The proxy’s TCP stack attempts to connect server-side immediately after receiving the client’s initial connection request, but waits to return the server acknowledgement until determining whether or not the server-side connection succeeds.
The TCP stack act as transparent proxy and keep the same TCP connection source and destination IP and ports.
This provides greater transparency, as the client receives either an RST or no response, which mirrors what is sent from a server when connections fail.
%\pdfbookmark[3]{Build SSL Session}{Build SSL Session}
\subsubsection*{\hypertarget{link:Build SSL Session}{Build SSL Session}}
\addcontentsline{toc}{subsubsection}{Build SSL Session}
\label{sec:appendix_e:sequence:proxy:build}
The proxy first builds server-side SSL session, if the server certificate verification is failed, the proxy will sign certificate with untrusted root certificate. That’s because the proxy wants the untrusted certificate to warn users that they are trying to access potentially unsafe sites.

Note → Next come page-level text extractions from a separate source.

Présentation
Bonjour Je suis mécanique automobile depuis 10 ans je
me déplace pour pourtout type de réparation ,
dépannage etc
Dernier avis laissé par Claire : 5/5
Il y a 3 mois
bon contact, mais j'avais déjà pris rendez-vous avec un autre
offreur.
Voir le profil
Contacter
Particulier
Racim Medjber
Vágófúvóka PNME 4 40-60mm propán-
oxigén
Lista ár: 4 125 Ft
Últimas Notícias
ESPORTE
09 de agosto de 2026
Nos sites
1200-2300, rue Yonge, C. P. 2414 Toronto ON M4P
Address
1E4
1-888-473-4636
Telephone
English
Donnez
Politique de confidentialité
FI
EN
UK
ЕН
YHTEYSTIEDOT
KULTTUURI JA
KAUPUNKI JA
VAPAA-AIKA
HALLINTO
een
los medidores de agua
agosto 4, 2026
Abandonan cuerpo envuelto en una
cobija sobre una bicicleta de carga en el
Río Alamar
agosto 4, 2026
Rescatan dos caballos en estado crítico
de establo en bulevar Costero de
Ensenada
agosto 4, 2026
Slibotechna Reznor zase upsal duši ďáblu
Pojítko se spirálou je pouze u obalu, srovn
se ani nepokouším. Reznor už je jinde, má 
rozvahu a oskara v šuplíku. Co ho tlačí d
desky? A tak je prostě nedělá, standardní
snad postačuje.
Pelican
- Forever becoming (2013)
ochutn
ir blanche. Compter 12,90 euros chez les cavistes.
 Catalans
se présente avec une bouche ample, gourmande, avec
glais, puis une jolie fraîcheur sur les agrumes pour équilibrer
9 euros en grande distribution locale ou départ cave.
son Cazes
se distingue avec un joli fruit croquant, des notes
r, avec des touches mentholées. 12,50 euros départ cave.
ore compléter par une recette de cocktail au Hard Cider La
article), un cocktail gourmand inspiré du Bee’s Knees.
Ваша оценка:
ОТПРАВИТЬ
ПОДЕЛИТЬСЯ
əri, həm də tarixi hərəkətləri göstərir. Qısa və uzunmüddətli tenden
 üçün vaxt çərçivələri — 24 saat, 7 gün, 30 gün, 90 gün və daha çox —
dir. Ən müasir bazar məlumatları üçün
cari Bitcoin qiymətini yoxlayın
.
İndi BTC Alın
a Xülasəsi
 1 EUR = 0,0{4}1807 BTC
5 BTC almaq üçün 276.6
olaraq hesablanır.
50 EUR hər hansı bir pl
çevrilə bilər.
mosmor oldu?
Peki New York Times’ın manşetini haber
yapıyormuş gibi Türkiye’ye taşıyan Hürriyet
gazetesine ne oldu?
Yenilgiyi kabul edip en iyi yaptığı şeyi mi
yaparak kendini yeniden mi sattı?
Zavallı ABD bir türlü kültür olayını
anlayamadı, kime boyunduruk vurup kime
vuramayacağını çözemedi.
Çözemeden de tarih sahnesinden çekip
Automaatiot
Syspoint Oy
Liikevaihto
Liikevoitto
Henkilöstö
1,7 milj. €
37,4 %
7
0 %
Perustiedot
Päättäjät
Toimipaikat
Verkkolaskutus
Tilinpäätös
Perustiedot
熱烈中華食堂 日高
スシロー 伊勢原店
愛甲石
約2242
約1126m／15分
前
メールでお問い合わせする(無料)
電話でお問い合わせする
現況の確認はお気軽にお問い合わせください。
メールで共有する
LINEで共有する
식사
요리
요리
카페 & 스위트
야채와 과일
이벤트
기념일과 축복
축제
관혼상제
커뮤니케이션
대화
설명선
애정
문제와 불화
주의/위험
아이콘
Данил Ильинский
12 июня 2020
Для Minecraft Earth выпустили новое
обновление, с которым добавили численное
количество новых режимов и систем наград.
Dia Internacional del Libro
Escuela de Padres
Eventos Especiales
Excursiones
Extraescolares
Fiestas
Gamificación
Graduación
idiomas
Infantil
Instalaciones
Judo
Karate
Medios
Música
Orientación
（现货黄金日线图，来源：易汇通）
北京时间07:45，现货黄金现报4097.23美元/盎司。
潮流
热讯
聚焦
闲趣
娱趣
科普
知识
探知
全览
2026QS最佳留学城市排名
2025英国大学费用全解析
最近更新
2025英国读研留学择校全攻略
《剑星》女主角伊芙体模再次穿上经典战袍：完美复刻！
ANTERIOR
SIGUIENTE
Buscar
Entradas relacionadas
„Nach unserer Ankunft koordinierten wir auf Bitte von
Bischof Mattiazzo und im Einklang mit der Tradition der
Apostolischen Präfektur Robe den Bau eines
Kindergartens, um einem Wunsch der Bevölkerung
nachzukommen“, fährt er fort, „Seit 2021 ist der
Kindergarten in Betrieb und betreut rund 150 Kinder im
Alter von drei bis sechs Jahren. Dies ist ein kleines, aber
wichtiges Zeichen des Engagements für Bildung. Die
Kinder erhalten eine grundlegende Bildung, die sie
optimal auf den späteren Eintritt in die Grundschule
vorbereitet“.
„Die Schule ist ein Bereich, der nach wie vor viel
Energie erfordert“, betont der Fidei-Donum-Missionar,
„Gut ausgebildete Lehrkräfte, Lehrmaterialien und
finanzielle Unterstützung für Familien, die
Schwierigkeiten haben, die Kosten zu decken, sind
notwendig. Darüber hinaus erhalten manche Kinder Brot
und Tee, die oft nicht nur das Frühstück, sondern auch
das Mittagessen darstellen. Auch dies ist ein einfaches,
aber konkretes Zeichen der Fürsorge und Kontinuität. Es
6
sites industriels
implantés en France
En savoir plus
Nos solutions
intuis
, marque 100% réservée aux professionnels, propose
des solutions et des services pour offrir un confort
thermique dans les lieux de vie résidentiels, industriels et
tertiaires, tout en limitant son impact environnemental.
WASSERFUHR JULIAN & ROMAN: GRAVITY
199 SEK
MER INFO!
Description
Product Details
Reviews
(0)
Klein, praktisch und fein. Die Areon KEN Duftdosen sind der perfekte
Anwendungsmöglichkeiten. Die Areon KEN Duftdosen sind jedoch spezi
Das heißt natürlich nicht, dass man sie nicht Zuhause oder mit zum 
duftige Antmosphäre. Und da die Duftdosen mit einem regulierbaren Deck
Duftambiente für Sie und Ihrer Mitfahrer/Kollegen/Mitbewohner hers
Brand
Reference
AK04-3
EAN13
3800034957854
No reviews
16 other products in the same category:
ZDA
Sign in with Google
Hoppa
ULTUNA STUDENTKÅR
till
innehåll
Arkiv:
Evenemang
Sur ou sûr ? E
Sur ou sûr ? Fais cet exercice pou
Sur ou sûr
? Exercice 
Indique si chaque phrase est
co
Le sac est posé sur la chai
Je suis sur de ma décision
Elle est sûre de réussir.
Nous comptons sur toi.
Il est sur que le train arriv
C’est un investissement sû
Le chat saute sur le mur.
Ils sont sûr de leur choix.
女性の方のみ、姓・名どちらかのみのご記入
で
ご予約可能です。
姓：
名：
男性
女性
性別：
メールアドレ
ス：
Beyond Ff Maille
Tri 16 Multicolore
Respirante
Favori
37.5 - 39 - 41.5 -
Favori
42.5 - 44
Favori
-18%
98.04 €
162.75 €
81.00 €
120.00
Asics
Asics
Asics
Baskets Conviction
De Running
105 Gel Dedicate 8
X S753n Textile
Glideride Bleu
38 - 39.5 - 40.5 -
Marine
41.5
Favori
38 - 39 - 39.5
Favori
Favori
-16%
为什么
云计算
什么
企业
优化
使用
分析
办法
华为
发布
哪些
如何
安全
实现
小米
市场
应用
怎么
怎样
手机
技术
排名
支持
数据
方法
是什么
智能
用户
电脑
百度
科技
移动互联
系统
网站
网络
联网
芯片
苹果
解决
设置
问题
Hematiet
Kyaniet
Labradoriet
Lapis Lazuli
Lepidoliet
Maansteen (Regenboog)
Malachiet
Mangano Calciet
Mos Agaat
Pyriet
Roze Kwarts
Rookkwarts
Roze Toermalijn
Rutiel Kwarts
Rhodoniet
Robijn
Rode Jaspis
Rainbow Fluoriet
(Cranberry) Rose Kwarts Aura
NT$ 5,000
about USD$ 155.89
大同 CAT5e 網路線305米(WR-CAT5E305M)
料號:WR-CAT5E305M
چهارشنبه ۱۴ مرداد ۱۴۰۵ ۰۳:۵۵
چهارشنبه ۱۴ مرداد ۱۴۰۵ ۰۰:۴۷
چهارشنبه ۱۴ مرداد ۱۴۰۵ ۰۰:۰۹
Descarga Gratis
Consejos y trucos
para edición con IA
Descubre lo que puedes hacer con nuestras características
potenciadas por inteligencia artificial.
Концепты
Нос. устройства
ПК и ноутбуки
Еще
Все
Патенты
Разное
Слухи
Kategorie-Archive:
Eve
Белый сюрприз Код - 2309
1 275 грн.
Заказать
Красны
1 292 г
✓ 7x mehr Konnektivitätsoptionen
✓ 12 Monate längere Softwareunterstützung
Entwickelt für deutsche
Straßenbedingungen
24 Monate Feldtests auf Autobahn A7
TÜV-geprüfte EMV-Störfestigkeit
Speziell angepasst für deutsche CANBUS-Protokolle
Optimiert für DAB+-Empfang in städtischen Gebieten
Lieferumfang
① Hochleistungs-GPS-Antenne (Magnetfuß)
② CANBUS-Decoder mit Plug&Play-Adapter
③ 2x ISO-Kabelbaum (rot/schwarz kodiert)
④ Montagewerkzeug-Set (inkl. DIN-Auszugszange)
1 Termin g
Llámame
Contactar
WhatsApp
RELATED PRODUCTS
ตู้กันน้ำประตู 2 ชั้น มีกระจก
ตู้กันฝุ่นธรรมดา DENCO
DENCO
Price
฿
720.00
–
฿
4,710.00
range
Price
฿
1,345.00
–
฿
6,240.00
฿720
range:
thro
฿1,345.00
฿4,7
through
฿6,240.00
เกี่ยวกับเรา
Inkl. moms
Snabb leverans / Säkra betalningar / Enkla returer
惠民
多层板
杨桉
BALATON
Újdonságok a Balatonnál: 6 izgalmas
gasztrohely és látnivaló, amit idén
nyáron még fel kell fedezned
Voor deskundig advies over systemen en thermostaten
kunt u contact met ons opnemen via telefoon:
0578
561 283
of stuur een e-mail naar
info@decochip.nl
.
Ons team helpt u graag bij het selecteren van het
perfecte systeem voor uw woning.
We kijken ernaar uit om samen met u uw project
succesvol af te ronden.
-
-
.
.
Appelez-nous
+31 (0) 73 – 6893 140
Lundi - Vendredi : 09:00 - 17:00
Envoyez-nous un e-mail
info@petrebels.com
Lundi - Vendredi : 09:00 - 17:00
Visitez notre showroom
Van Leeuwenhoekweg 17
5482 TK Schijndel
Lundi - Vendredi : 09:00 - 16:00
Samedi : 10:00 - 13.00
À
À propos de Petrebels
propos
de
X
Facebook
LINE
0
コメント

%\pdfbookmark[3]{Proxy Policy Lookup}{Proxy Policy Lookup}
\subsubsection*{\hypertarget{link:Proxy Policy Lookup}{Proxy Policy Lookup}}
\addcontentsline{toc}{subsubsection}{Proxy Policy Lookup}
\label{sec:appendix_e:sequence:proxy:lookup}
After decode Layer 7 protocols, traffic attributes like HTTP URL, headers are subject to proxy policy lookup, then according action is taken.
%\pdfbookmark[3]{Re-encryption}{Re-encryption}
\subsubsection*{\hypertarget{link:Re-encryption}{Re-encryption}}
\addcontentsline{toc}{subsubsection}{Re-encryption}
\label{sec:appendix_e:sequence:proxy:re-encryption}
The content is compressed and encrypted, and send to egress stage
%\pdfbookmark[2]{Egress Stage}{Egress Stage}
\subsection*{\hypertarget{link:Egress Stage}{Egress Stage}}
\addcontentsline{toc}{subsection}{Egress Stage}
\label{sec:appendix_e:sequence:egress}
The system identifies encapsulation information for the packet, including MAC addresses, VLAN ID and tunnel headers. And find the egress interface.
Finally, the packet is transmitted out of the physical egress interface.